- [Work to complete]
Search the data for the string "Awards" and copy each line where it turns up.

- [Data excerpts]
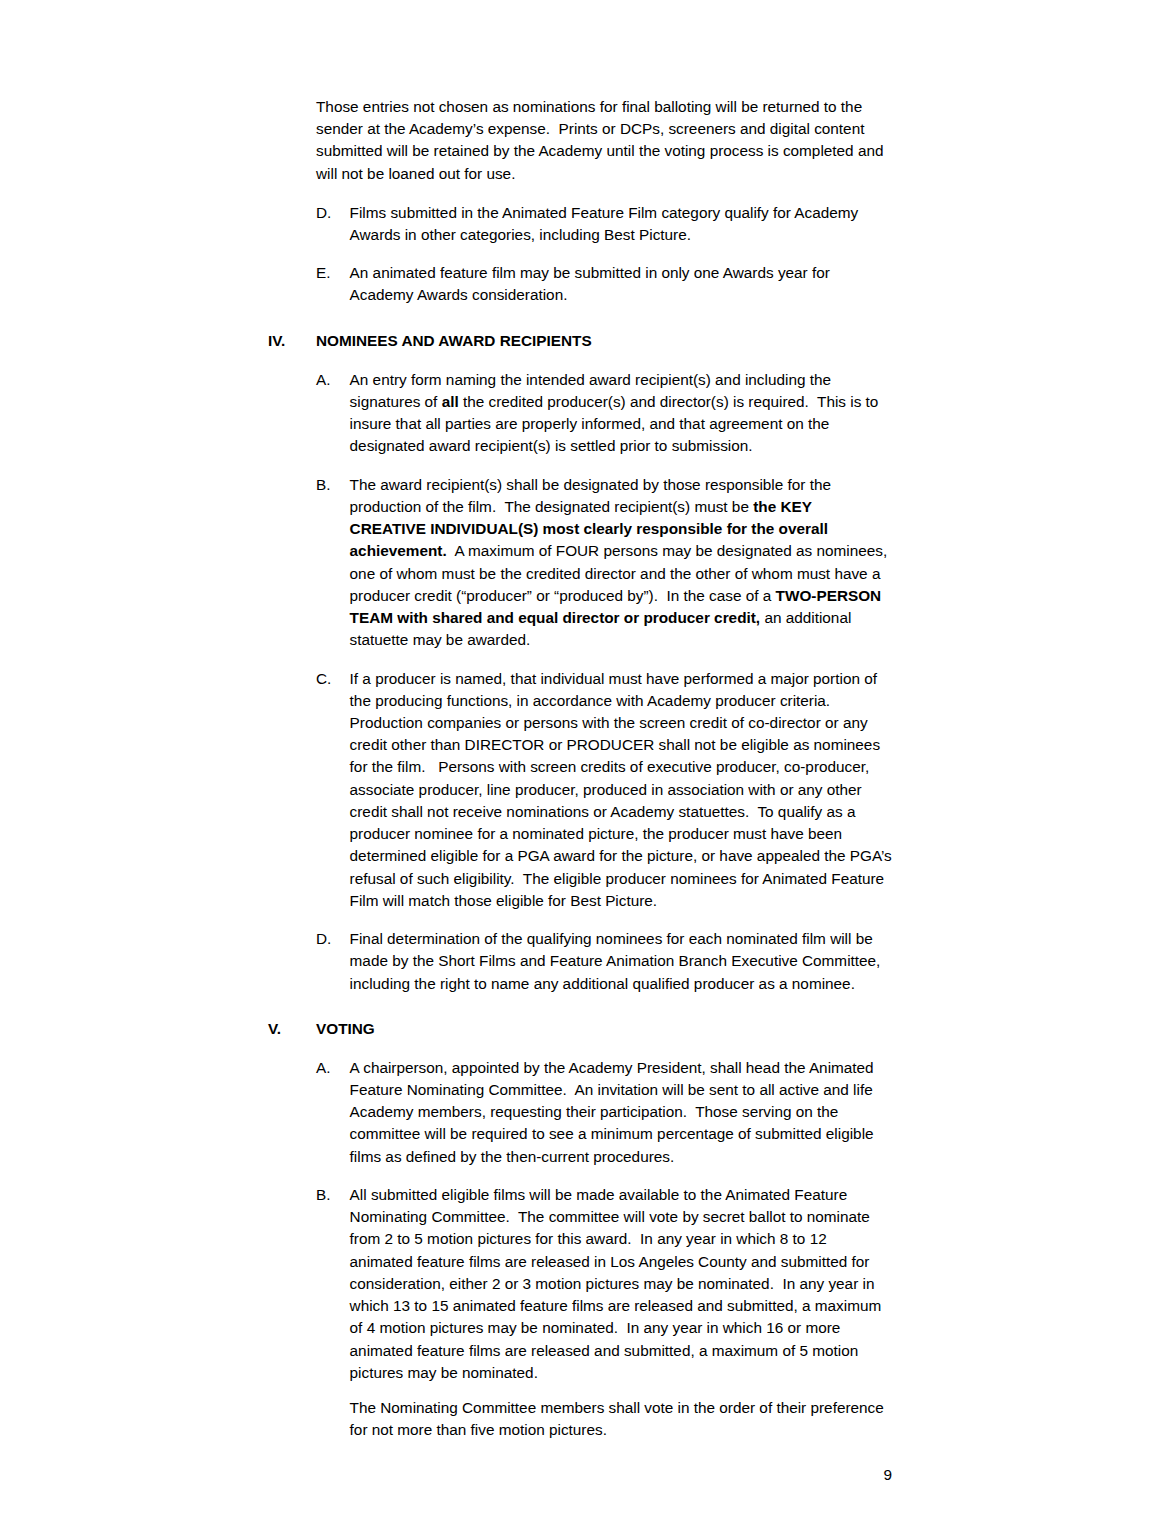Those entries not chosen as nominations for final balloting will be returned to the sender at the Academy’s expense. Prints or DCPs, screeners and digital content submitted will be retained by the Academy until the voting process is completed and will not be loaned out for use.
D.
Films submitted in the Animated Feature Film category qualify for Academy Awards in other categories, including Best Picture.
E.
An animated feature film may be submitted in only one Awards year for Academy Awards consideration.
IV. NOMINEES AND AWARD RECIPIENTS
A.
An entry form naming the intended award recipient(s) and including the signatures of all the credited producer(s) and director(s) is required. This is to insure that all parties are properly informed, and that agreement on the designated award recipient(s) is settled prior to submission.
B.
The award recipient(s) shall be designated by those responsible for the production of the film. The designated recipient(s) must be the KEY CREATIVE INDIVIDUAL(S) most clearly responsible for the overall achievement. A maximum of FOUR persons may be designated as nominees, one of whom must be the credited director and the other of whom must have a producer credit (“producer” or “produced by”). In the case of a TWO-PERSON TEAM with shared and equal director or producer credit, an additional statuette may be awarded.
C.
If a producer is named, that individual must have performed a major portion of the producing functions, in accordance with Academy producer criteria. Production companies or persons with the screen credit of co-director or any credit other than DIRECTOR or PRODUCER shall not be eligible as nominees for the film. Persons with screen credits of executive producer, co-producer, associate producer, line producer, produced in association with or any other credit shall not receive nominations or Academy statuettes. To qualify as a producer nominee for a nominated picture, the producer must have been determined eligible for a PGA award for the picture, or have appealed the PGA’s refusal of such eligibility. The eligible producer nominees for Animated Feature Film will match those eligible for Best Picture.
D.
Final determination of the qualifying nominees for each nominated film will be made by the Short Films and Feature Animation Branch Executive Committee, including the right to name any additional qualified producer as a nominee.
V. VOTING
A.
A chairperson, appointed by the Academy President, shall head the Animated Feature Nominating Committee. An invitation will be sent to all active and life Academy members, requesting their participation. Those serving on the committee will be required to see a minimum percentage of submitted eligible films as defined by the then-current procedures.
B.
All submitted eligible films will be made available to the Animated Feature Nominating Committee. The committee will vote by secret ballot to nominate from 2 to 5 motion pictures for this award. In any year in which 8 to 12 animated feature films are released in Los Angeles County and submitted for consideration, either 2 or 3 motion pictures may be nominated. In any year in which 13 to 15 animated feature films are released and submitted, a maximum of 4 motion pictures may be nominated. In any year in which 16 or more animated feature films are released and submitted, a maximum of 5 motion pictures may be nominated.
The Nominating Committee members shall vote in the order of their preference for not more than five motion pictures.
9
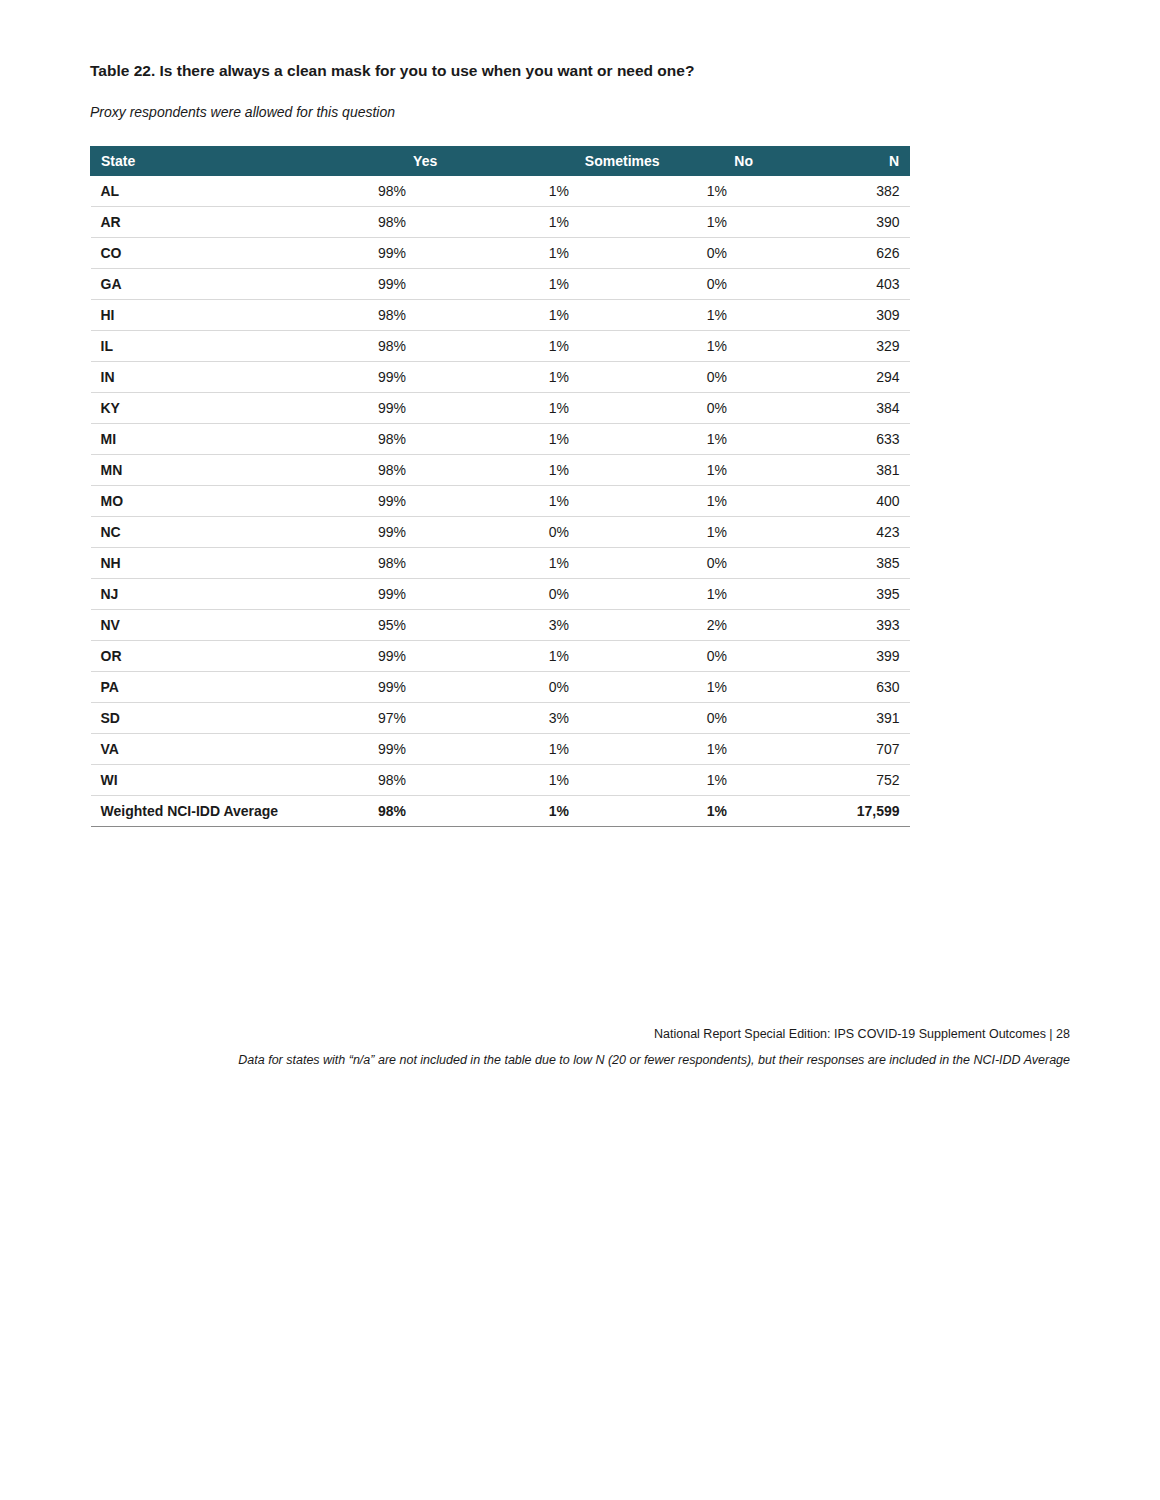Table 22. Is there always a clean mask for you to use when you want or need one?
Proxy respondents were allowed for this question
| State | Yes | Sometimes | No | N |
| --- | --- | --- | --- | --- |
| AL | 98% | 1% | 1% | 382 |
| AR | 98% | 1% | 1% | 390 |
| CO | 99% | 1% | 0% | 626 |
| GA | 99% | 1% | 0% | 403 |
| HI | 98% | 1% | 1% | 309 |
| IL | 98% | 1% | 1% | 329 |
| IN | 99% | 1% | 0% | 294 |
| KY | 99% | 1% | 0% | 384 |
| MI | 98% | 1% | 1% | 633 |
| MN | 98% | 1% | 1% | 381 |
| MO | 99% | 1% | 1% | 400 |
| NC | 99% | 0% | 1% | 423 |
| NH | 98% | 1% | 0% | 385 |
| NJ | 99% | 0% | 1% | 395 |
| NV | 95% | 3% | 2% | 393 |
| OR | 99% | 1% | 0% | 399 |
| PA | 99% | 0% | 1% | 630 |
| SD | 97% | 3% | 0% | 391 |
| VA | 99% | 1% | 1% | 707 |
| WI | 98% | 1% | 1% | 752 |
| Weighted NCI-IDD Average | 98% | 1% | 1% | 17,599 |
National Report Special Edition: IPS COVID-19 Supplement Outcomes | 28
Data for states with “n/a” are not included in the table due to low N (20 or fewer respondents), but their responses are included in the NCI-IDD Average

- [Expected answer]
Films submitted in the Animated Feature Film category qualify for Academy Awards in other categories, including Best Picture.
An animated feature film may be submitted in only one Awards year for Academy Awards consideration.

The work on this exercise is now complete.